Istruzioni del compito » Ricopia senza alcuna modifica le righe dei record, a partire da quella che contiene "Sample layout: 11h03" fino a quella che contiene "It shows 8h08", entrambe incluse.

Voci elencate »
####################
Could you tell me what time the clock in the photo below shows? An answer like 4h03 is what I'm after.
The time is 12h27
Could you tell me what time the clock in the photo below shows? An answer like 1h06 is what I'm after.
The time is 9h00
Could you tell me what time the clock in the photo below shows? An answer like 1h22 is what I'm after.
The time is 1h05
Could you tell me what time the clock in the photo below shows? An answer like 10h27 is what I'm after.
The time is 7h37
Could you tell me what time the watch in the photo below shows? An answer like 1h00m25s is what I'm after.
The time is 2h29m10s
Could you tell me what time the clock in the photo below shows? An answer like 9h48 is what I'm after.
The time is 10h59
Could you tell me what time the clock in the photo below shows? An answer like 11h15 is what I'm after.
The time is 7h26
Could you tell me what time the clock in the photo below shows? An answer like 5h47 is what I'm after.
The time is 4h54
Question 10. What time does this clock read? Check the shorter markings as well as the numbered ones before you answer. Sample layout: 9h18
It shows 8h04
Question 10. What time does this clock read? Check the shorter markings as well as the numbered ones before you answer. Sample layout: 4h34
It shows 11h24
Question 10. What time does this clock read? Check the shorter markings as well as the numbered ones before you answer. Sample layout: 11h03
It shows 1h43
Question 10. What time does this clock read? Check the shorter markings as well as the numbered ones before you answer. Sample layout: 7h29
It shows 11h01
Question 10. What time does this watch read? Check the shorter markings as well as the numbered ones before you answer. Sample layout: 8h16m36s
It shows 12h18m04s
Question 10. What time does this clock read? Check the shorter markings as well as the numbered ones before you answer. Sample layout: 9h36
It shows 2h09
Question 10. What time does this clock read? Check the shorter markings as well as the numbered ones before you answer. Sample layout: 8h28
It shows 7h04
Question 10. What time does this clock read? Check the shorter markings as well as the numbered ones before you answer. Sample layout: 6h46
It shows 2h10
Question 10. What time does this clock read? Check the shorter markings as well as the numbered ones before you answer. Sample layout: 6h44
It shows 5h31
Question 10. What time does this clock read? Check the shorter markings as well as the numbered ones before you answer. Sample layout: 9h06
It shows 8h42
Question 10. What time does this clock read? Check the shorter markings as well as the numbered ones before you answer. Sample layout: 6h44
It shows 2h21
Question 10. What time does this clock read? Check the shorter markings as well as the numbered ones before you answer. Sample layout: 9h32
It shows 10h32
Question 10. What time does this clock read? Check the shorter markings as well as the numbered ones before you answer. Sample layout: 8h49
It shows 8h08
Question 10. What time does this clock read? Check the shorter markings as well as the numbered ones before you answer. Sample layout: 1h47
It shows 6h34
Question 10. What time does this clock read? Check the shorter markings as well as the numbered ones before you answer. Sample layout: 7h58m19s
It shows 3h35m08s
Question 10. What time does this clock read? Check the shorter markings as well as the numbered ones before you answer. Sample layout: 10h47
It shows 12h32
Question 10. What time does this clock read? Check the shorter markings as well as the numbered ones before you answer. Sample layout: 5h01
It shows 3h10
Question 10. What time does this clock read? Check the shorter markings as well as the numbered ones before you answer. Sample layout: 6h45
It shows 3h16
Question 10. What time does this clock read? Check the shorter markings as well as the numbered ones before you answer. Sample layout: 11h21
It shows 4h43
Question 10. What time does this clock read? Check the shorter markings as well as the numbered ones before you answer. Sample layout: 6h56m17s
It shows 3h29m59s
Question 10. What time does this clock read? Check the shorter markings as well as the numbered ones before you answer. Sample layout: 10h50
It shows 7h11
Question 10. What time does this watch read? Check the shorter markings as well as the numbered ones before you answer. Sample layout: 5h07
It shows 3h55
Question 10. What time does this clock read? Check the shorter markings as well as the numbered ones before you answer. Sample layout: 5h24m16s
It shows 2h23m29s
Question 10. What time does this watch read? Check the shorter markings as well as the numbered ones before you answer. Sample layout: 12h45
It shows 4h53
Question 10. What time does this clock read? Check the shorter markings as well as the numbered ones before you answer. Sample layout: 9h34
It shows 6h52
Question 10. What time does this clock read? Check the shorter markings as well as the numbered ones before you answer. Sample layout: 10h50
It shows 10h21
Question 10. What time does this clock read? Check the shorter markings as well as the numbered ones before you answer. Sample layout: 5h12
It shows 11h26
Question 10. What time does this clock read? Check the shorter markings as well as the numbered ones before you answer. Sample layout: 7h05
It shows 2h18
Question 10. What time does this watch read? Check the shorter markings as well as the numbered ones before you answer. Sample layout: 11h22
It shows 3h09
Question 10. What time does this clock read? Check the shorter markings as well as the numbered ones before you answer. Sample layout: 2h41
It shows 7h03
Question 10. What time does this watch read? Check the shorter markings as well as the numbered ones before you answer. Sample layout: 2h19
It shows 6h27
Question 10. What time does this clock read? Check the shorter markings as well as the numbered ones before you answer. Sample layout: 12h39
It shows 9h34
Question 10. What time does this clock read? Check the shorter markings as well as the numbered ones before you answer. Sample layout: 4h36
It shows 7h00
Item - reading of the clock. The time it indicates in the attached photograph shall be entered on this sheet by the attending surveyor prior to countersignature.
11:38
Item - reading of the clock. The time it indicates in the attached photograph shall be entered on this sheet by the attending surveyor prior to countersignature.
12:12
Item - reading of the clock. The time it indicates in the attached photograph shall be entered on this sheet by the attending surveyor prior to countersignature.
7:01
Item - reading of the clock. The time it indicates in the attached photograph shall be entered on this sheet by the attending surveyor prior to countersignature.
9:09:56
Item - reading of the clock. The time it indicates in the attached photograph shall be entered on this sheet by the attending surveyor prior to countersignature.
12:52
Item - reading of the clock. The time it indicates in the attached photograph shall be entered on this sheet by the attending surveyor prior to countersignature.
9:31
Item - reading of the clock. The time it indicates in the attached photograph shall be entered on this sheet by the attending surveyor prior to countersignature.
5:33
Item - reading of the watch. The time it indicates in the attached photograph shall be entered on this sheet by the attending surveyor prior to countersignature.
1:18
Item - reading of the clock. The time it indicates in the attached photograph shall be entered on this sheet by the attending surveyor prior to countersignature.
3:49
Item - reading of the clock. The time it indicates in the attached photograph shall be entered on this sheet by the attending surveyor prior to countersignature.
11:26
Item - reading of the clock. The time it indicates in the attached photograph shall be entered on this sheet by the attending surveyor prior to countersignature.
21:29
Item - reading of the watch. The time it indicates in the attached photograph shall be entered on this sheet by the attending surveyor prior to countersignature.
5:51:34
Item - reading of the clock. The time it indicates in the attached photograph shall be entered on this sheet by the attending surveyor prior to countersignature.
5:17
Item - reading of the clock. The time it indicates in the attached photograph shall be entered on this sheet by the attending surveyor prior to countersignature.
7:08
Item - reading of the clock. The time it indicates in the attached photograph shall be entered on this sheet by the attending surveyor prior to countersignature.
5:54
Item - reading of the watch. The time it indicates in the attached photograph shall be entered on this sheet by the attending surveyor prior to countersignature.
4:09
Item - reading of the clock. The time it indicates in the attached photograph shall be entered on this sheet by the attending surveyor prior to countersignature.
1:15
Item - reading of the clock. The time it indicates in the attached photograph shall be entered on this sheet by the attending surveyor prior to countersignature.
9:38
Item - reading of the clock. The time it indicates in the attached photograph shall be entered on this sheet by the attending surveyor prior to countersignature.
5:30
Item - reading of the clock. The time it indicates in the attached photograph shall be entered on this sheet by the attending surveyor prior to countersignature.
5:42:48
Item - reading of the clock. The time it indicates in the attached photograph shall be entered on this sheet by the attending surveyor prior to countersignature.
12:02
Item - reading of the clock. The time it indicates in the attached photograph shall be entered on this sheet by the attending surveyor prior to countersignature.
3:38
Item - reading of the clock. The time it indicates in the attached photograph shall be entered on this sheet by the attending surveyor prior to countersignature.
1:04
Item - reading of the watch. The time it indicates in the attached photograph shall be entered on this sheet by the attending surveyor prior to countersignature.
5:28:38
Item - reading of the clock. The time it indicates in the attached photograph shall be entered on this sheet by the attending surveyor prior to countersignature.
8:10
####################
La soluzione »
Question 10. What time does this clock read? Check the shorter markings as well as the numbered ones before you answer. Sample layout: 11h03
It shows 1h43
Question 10. What time does this clock read? Check the shorter markings as well as the numbered ones before you answer. Sample layout: 7h29
It shows 11h01
Question 10. What time does this watch read? Check the shorter markings as well as the numbered ones before you answer. Sample layout: 8h16m36s
It shows 12h18m04s
Question 10. What time does this clock read? Check the shorter markings as well as the numbered ones before you answer. Sample layout: 9h36
It shows 2h09
Question 10. What time does this clock read? Check the shorter markings as well as the numbered ones before you answer. Sample layout: 8h28
It shows 7h04
Question 10. What time does this clock read? Check the shorter markings as well as the numbered ones before you answer. Sample layout: 6h46
It shows 2h10
Question 10. What time does this clock read? Check the shorter markings as well as the numbered ones before you answer. Sample layout: 6h44
It shows 5h31
Question 10. What time does this clock read? Check the shorter markings as well as the numbered ones before you answer. Sample layout: 9h06
It shows 8h42
Question 10. What time does this clock read? Check the shorter markings as well as the numbered ones before you answer. Sample layout: 6h44
It shows 2h21
Question 10. What time does this clock read? Check the shorter markings as well as the numbered ones before you answer. Sample layout: 9h32
It shows 10h32
Question 10. What time does this clock read? Check the shorter markings as well as the numbered ones before you answer. Sample layout: 8h49
It shows 8h08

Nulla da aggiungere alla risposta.